◆ **TEXTE D'ÉTUDE**:
L’étude souligne par ailleurs que dans les niveaux de formation supérieurs, certains apprentis mettent en place des stratégies de parcours qui peuvent passer par le choix de la rupture. Sans qu’il soit possible de chiffrer ce phénomène de façon longitudinale et comparative, il semble que la région francilienne soit assez concernée par ce phénomène en raison de la prédominance de l’apprentissage du supérieur et des opportunités d’embauche dans d’autres entreprises. Cela transparait notamment pour les contrats de deux ans et peut aussi se traduire par des cas de transition d’un contrat d’apprentissage vers un contrat de travail ordinaire (CDD ou CDI).
3. Prévenir la rupture : les actions mises en place par les CFA et les autres acteurs
Les solutions mises en place sont à la fois préventives et curatives autour de trois temps forts : avant, au moment et après la rupture.
Les CFA développent une logique d’accompagnement des postulants à l’apprentissage, en amont de l’inscription effective en CFA ou de la signature du contrat d’apprentissage. Si les actions observées ne sont pas nouvelles (préparation au mieux des candidats que ce soit les jeunes ou les entreprises et leurs maitres d’apprentissage), elles prennent une importance croissante dans la démarche de sécurisation des parcours
Pendant le contrat, plusieurs actions sont mises en place pour entretenir la relation. Les CFA jouent la carte de l’anticipation et de la médiation, en sensibilisant ses équipes sur le repérage des « signaux faibles » et en organisant des visites d’entreprise. Parfois difficiles à organiser par manque de temps ou de moyens, ces dernières peuvent se substituer par la tenue d’un livret électronique entre l’école, l’entreprise et le jeune. Le rôle du maître d’apprentissage en entreprise est aussi primordial, cependant, la fonction n’est pas toujours bien maitrisée par les employeurs. Certaines entreprises présentent des bonnes pratiques en proposant des formations, des manuels (livret d’accueil...). Par ailleurs, la prévention des ruptures de contrat ne peut se soustraire à la prise en compte des freins périphériques dans les parcours d’apprentis. La présence au sein des organismes de formation, de psychologues, de plateformes téléphoniques d’écoute, d’assistantes sociales pourrait apporter des solutions aux difficultés d’ordre matériel et social. Toutefois, ces dispositifs jugés coûteux, ne sont pas systématiquement développés. Malgré ces différentes interventions, des ruptures se produisent. Dans ce cas, les CFA sont tenus de garantir aux apprentis la poursuite de leur formation pendant six mois tout en les accompagnant dans la recherche d'un nouvel employeur, en lien avec le service public de l'emploi. Là encore différentes solutions sont apportées mais la période de rupture (en début ou milieu de contrat par exemple) conditionne aussi leur efficacité.

◆ **DONNÉES FOURNIES**:
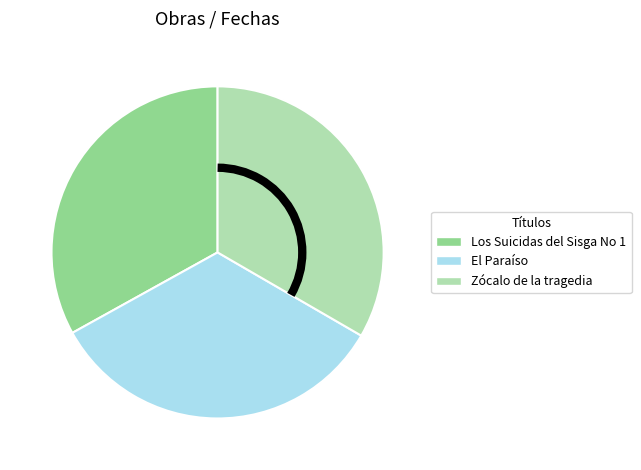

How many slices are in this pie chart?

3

...

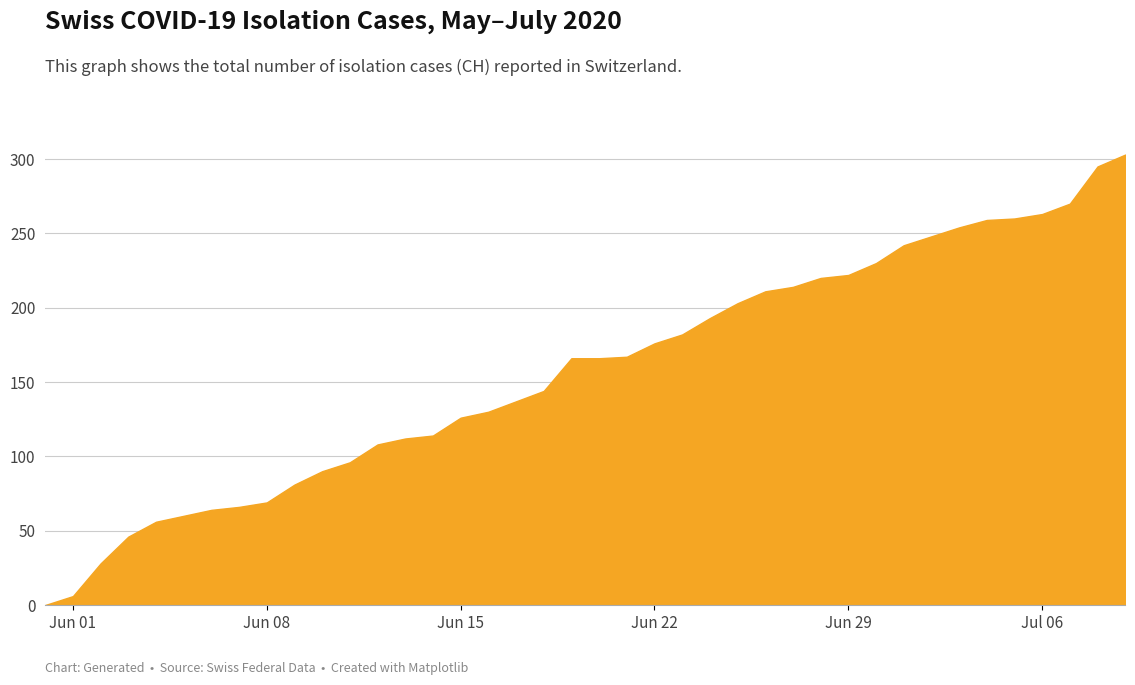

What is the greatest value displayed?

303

◆ **CONSIGNE DE TRAVAIL 1**:
D'après le texte sur les ruptures de contrats d'apprentissage, pendant combien de temps les CFA doivent-ils garantir aux apprentis la poursuite de leur formation après une rupture ?
◆ **CONSIGNE DE TRAVAIL 2**:
Rédigez la suite du texte sur les ruptures de contrats d'apprentissage, à partir de sa dernière phrase.

◆ **ZONE DE RÉPONSE 1**:
Pendant six mois.

◆ **ZONE DE RÉPONSE 2**:
La recomposition du paysage de l’apprentissage et le remaniement des compétences des acteurs entraînent un besoin de clarification des missions notamment en matière de ruptures des contrats, qu’il s’agisse de la prévention ou de la sécurisation. Plusieurs pistes d’action ont été repérées dans l’étude, menées par ces différents acteurs, (CFA, entreprises, OPCO…). Le sujet « ruptures » réclame en effet une action portant sur de nombreuses dimensions et impliquant toutes les parties prenantes de l’apprentissage.
1 Données Dares : https://dares.travail-emploi.gouv.fr/donnees/le-contrat-dapprentissage
2 Loi n° 2018-771 du 5 septembre 2018 « pour la liberté de choisir son avenir professionnel ».
3 Fauchon A., « Ruptures des contrats d’apprentissage : quelles évolutions depuis la réforme de 2018 ? », Dares Analyses, juillet 2024, n° 43.
Voir aussi
Séminaire du 26 septembre 2024
Développement de l'apprentissage et ruptures de contrat : quelles réalités en Île-de-France ?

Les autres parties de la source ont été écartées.